'Intelligent discontent is the mainspring of civilization.' -- Eugene V. Debs

Monday, November 10, 2008

Obama and the Existential Crisis of American Capitalism (Part 2) 

On Friday, I analogized the challenges facing Barack Obama to the ones that confronted Mikhail Gorbachev in the 1980s, as a number of others have done. Coincidentally, Gorbachev himself did the same in an interview with an Italian newspaper:

Former Soviet leader Mikhail Gorbachev has said that the Obama administration in the United States needs far-reaching perestroika reforms to overcome the financial crisis and restore balance in the world.

The term perestroika, meaning restructuring, was used by Gorbachev in the late 1980s to describe a series of reforms that abolished state planning in the Soviet Union.

In an interview with Italy's La Stampa published on Friday, Gorbachev said President-elect Barack Obama needs to fundamentally change the misguided course followed by President George W. Bush over the past eight years.

Gorbachev said that after transforming his country in the late 1980s, he had told the Americans that it was their turn to act, but that Washington, celebrating its Cold War victory, was not interested in "a new model of a society, where politics, economics and morals went hand in hand."

He said the Republicans have failed to realize that the Soviet Union no longer exists, that Europe has changed, and that new powers like China, Brazil and Mexico have emerged as important players on the world stage.

He told the paper that the world is waiting for Obama to act, and that the White House needs to restore trust in cooperation with the United States among the Russians.

"This is a man of our times, he is capable of restarting dialogue, all the more since the circumstances will allow him to get out of a dead-end situation. Barack Obama has not had a very long career, but it is hard to find faults, and he has led an election campaign winning over the Democratic Party and Hillary Clinton herself. We can judge from this that this person is capable of engaging in dialogue and understanding current realities."

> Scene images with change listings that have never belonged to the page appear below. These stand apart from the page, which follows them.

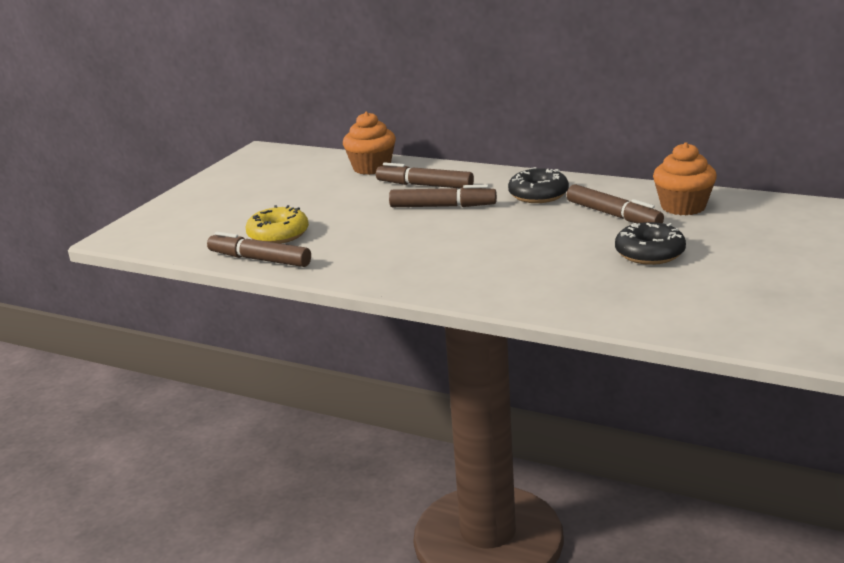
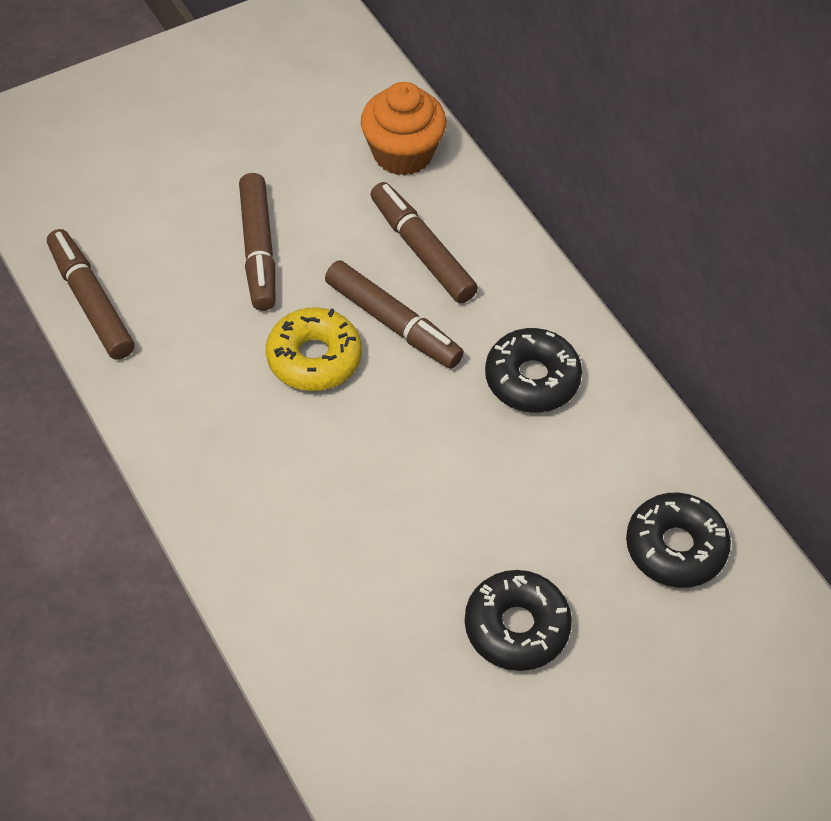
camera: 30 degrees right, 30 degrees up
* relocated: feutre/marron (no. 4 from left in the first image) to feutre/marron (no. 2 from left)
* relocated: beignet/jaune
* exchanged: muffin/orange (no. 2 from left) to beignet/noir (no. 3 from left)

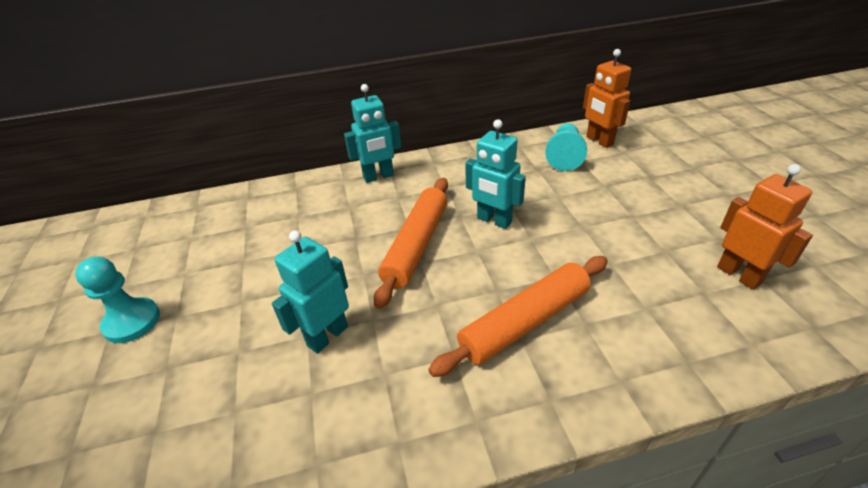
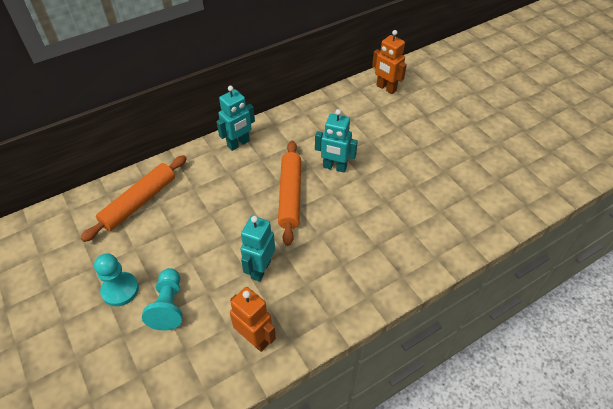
camera: 20 degrees left, 10 degrees up
* relocated: rouleau à pâtisserie/orange (no. 2 from left in the first image) to rouleau à pâtisserie/orange (no. 1 from left)
* relocated: pion/turquoise (no. 2 from left)
* relocated: robot/orange (no. 2 from left in the first image) to robot/orange (no. 1 from left)

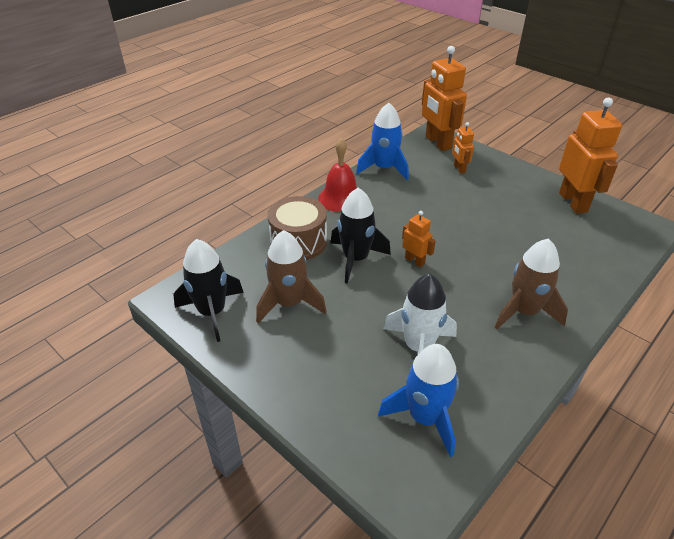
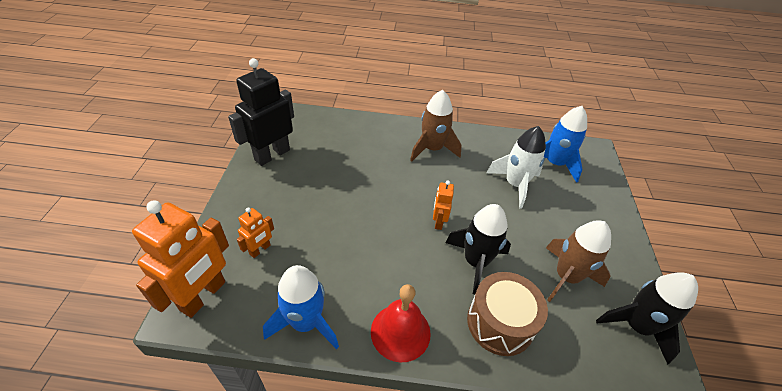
camera: 130 degrees left, 5 degrees up
* colour: robot/orange (no. 4 from left) to robot/noir

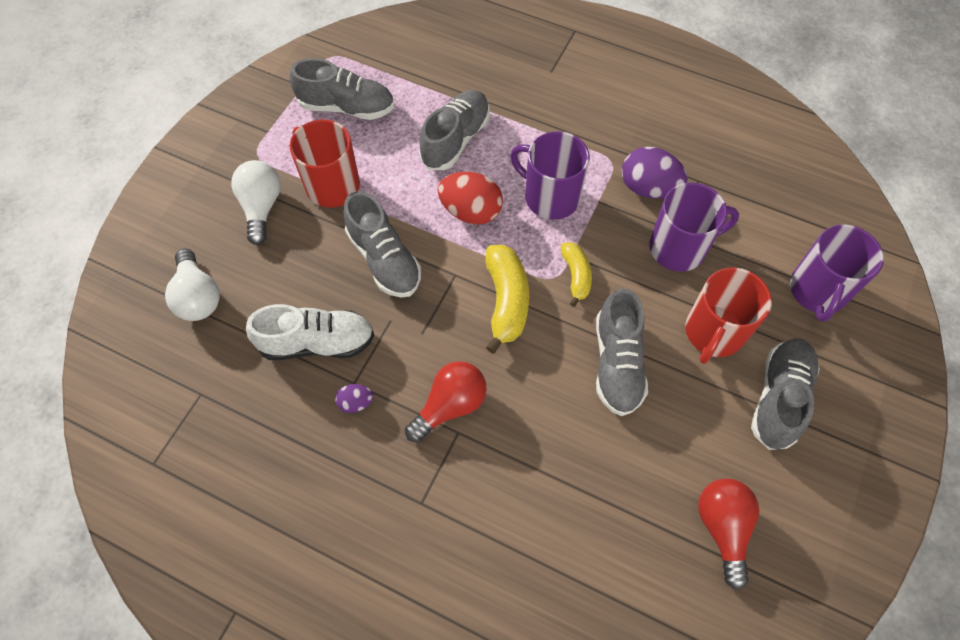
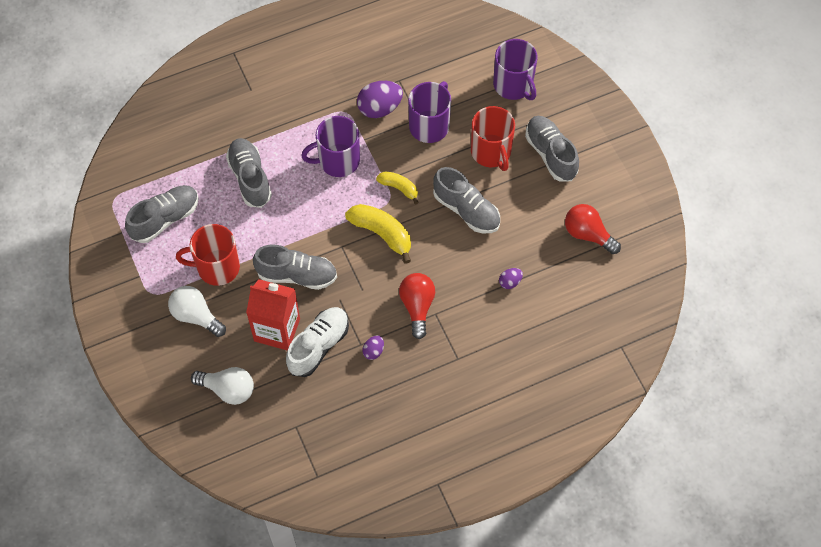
camera: 50 degrees left, 0 degrees up
* appeared: brique de lait/rouge
* appeared: œuf/violet (no. 3 from left)
* missing: œuf/rouge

But, of course, Gorbachev ultimately failed, eventually requiring the emergence of Vladimir Putin to implement a more cyncial, less ambitious goal of preserving Russian sovereignty over its peoples and resources. Gorbachev sought to withdraw from Eastern Europe and thereby enter the European Union, but, as he implies, a triumphant American capitalism was disinterested in anything other than a remorseless exploitation of his country's people, resources and infrastructure.

Gorbachev appears to believe that the current economic crisis will empower Obama to steer the US, and much of the world, in a different, more humane direction. But has Gorbachev accurately assessed Obama's acumen and motivation? If so, has capital really been sufficiently weakened so as to create an opportunity that Obama can exploit? Is the American public willing to support Obama in an effort to pursue the reforms required for capitalism with a human face? Difficult questions, to be sure, but we can safely say that the accelerating rapidity of events will not permit Obama to govern in the Clinton mold, no matter how many Clintonistas he appoints.